Compact objects at stellar scale, generally including white dwarfs, neutron stars and stellar-mass black holes, are the final remnants of stellar evolution. Compact objects provide the most extreme physical conditions in the Universe, e.g., high density, strong gravity, and strong magnetic field. They are associated with some of the most energetic physical processes, such as relativistic jets and gamma-ray bursts. Compact object study is one of the most important approaches to understand the life cycle of stars, the related matter and energy exchange, and the effects on their environment and beyond. Meanwhile, compact objects provide the ideal laboratory for fundamental physics on the properties of matter under extreme physical conditions.

The Astronomy Department at Xiamen University has been carrying out diverse and fruitful studies on compact objects, on both the theoretical and observational regimes. Our faculty members have a long and rich history of theoretical research on accretion onto compact objects, which is one of the most energy-efficient processes in the Universe. Luminous radiation originating from the accreted gas reveals the properties of the compact objects, especially when they are not directly observable. The associated outflow affects the environment far beyond the scale of the compact objects. Gamma-ray bursts are the most violent and luminous explosions in the Universe. Our faculty members have been working actively on the theories of gamma-ray bursts, as well as of other transients such as fast radio bursts and supernovae.
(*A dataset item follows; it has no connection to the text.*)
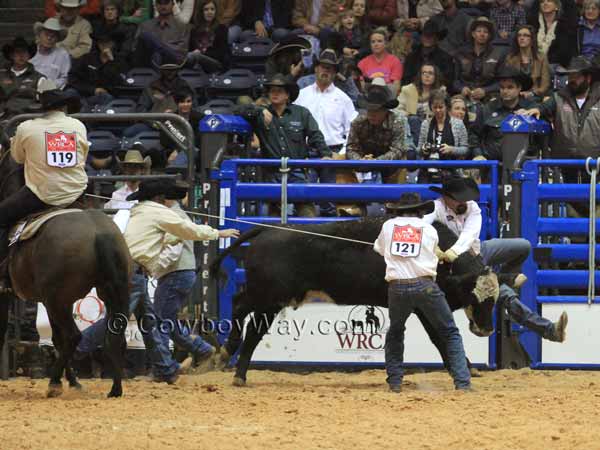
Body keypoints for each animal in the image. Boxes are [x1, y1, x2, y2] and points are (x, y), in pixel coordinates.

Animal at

Another focus of our theoretical research is the fundamental properties of dense matter, such as the neutron star equation of state, and neutrino oscillation in dense matter.

Studies on compact objects constitute a major part of the sub-discipline high energy astrophysics, for which the X-ray and gamma-ray facilities have been the main observational tools. Besides the expertise on X-rays and gamma-rays, our faculty members are embracing a multiwavelength, multimessenger approach. We are combining wide-field optical/infrared spectroscopic and photometric surveys (such as LAMOST and ASAS-SN), as well as astrometry databases, to search for the largely unexplored population of stellar-mass black holes. Time-resolved optical spectroscopy and photometry are employed to characterize the fundamental properties, especially the mass, of compact objects. We have also started to utilize gravitational waves and neutrinos as the new messengers to comprehend the physical properties and processes of compact objects. Our Department has been actively participating in major observational facilities, such as LAMOST, Insight/HXMT, FAST, CSST, eXTP, EP, HUBs, TMT, SKA, and JUNO.